There's kind of a perverse thrill to thinking I'm getting away with something, even if I'm not doing anything to "get away with." This week we've all gotten our jollies over Senator Larry Craig's embarrassment, trying to solicit sex in a public men's room, which ended just yesterday with his resignation from the U.S. Senate. Yesterday I was in a huge grocery store using the ATM. A woman was being detained for stealing a $1.99 package of pens. The store security officer said, "Why did you steal these?" The woman replied, "I don't know." It's possible she doesn't know, but we all engage in some sort of risky behavior for the thrill of getting away with something. It reminds me of the old Red Skelton routine, the Bad Widdle Boy: "If I dood it I get a whippin'…" "I dood it!"I also remember my mother reading to me the little cartoon feature, "The Watchbird Is Watching You!" from a woman's magazine back in the early 1950s.
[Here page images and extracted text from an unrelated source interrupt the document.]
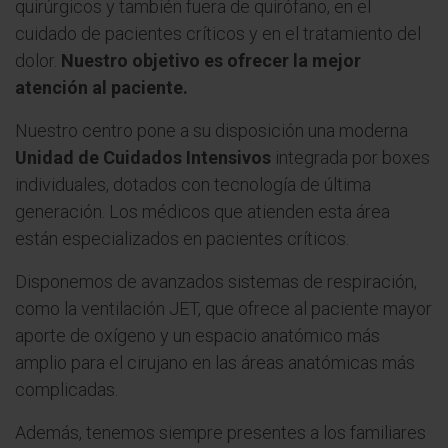
quirúrgicos y también fuera de quirófano, en el
cuidado de pacientes críticos y en el tratamiento del
dolor.
Nuestro objetivo es ofrecer la mejor
atención al paciente.
Nuestro centro pone a su disposición una moderna
Unidad de Cuidados Intensivos
integrada por boxes
individuales, dotados con tecnología de última
generación. Los médicos que atienden esta área
están especializados en pacientes críticos.
Disponemos de avanzados sistemas de respiración,
como la ventilación JET, que ofrece al paciente mayor
aporte de oxígeno y un espacio anatómico más
amplio para el cirujano en las áreas anatómicas más
complicadas.
Además, tenemos siempre presentes a los familiares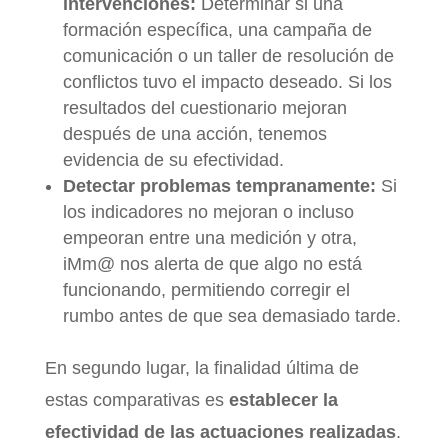
intervenciones:
Determinar si una
formación específica, una campaña de
comunicación o un taller de resolución de
conflictos tuvo el impacto deseado. Si los
resultados del cuestionario mejoran
después de una acción, tenemos
evidencia de su efectividad.
Detectar problemas tempranamente:
Si
los indicadores no mejoran o incluso
empeoran entre una medición y otra,
iMm@ nos alerta de que algo no está
funcionando, permitiendo corregir el
rumbo antes de que sea demasiado tarde.
En segundo lugar, la finalidad última de
estas comparativas es
establecer la
efectividad de las actuaciones realizadas
.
It was supposed to keep kids in line to know that there were people watching every move they made.
But…but…you say…despite those Watchbirds, unless they are doing something illegal or admitting to something illegal, people just writing blogs on the Internet shouldn't have anything to worry about, right? Not so fast, said the newspaper article I read recently. Your boss and coworkers could be looking. If you say something about them, wham! You could end up without a job.

Paranoia does strike deep, folks.


Not only are the Watchbirds watching you misbehave, they are looking at your grammar. I've been reading the book, Eats, Shoots and Leaves. Watch where you put those commas and apostrophes, folks. The grammar police are everywhere, and they are judging you by your spelling and your grammar.

Incidentally, spell checkers are useless if you're using the wrong word with the right spelling. The dictionary is still the best tool ever invented. The Watchbird will want you to use it, and he will be able to tell if you don't.